Here’s a quick look at the top three projects:
The municipality of Miraflores, an upscale district of Lima, conceived and organized the competition. Entries were judged on a point system based on innovation, viability for local governments, relevance, clarity of content, and potential to be replicated.
Miraflores already has a reputation as a livable place, with a network of bicycle lanes and an award-winning city recycling program, among other such efforts. That made it especially challenging to come up with new ideas, according to contest winners Elmer Gutiérrez and Eder Méndez. Both live in Trujillo, on Peru’s northwest coast, where they work independently as architects and are in the process of getting master’s degrees in architecture and sustainability at the Universidad Ricardo Palma.
After a lot of brainstorming, they came up with an idea for modular equipment that could be installed at bus stops. The basic component—for places where there is already adequate shelter and seating—would be a post equipped with Wi-Fi technology useful both to city officials and to bus riders. Sensors on the post would constantly measure factors such as noise levels or air pollution, and riders would be able to check on how far away the next bus is.
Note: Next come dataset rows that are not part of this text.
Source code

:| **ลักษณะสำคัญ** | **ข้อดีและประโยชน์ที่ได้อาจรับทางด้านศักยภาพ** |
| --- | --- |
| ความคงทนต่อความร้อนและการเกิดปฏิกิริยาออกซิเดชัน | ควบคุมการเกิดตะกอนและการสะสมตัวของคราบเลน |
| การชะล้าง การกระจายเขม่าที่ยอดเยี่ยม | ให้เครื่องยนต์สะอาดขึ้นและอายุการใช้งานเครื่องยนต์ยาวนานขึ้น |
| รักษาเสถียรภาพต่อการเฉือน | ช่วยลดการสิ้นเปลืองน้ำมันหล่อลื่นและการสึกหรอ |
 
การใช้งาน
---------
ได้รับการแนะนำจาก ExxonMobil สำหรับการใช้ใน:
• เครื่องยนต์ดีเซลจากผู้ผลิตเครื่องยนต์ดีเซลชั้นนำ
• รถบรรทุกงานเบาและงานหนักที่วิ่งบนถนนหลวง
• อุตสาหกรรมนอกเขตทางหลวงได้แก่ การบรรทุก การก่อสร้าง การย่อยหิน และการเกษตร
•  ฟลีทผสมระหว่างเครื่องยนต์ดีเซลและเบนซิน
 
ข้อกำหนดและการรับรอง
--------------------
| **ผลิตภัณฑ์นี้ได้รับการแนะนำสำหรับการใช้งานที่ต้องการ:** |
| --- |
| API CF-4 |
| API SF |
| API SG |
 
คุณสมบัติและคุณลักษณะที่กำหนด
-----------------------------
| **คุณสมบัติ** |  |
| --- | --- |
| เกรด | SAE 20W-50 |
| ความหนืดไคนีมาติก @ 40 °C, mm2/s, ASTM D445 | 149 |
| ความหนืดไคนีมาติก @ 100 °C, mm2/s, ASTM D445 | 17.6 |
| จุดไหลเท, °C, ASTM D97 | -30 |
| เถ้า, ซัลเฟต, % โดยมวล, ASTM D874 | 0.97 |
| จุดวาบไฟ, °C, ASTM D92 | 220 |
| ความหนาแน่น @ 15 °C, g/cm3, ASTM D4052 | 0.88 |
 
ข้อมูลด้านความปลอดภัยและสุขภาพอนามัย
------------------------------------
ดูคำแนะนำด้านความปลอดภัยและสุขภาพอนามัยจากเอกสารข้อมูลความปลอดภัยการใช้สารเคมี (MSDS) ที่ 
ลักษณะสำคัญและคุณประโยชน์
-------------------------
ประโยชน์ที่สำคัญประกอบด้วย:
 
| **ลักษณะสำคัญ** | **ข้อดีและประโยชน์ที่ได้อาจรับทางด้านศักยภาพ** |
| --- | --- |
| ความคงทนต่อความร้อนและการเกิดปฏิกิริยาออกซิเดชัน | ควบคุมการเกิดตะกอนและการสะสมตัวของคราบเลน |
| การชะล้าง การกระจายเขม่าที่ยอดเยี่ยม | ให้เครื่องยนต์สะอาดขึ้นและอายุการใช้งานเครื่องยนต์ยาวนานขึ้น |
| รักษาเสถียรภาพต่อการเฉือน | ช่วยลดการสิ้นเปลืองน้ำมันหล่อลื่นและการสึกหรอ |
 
Without such technology, many bus riders give up and end up looking for other means of transportation such as taxis. “People get fed up,” Gutiérrez said, adding that this contributes to more vehicles on the road.
The project envisioned adding on other components to provide basic seating and shade in places that do not currently have physical bus stops. This could be especially useful to help bring order to public transportation in smaller cities that are not as advanced as Lima. In Trujillo, for example, “people still have that idea that you can get on the bus anywhere, even in the middle of the street,” Méndez said, adding that without a physical structure in place it’s harder to get users to change those habits.
Capturing the Fog
The second-place project focused on water management, using as a starting point the fog that often rolls in off the ocean and settles over Lima during the winter months, around May through November. The proposal would set up structures to trap and collect the water droplets in the fog and then use the water that is collected in public parks, for example in drip systems or water play features. A walking route could then be established to connect public recreational areas in Miraflores and, along the way, educate people about how to manage water resources.
The idea of capturing water from fog is not new—in fact, simple net systems are used for this purpose in some of the poorest areas on the outskirts of Lima—but the project team wanted to explore how to maximize the water collected and put it to use creatively.
José Luis Hinostroza, who teaches architecture at the Universidad Nacional del Centro del Perú, in Huancayo, led and advised the project team, which included an architecture student, Milagros Gamarra, and a young local architect, Yaser Malqui Adriano. When it comes to sustainability, Hinostroza said, “I believe the issue of water is essential. A city without water is a city without life.”
Off the Beaten Path
The third-place project also encourages foot traffic in Miraflores, in this case through an app that directs people along a route that includes natural features. By scanning bar codes along the way, pedestrians can learn about native plants, for example, and accumulate points that can then be redeemed for discounts at the small businesses that sponsor the app. For the merchants, this would be a branding opportunity to market their green credentials.
The three friends on the project team, who learned about the competition on Facebook, have varied backgrounds and interests. Claret Peña is studying to be a landscape architect, Andrea Lozada is a graphic designer, and José Carlos Soldevilla is an urban planner who works on transportation and mobility issues. Like many other residents of Lima, they know Miraflores well; the main commercial thoroughfare, Avenida Larco, draws throngs of people from other parts of the capital.
“The same-old route is very congested,” Peña said, adding that the point of the project is to direct people to greener areas a little off the beaten path. But the name “Plan B” is about more than just an alternative route; it also refers to “an alternative way of life”—one that is more sustainable, Soldevilla said.
Although the team was disappointed that their project didn’t win, Lozada said they gained valuable experience and learned from their fellow competitors and from the Sustainable Cities Course itself. (All the finalists in the competition got to attend the four-day course for free.)
As for the municipality of Miraflores, the job now is to see what aspects of the projects that were presented might be fleshed out, adapted, and implemented. In the case of the bus stops, the issue of jurisdiction comes into play, as the citywide bus system is run by the government of Lima, not Miraflores. But Miraflores might be able to put part of the idea into place—if voters approve it through the “participatory budget” process, said Pamela Lucía Bravo Ortiz, Deputy Director of Environmental Development for Miraflores.
Other projects that don’t involve infrastructure—such as the Plan B app—might be easier to implement, she said, adding that city officials also got some good ideas from projects that were not among the three winners.
Richard Huber of the Organization of American States (OAS), one of the four judges in the competition, was impressed by the quality of the projects and the commitment of the talented young professionals who participated. “This sort of creativity could move the needle on discussing these types of issues,” he said.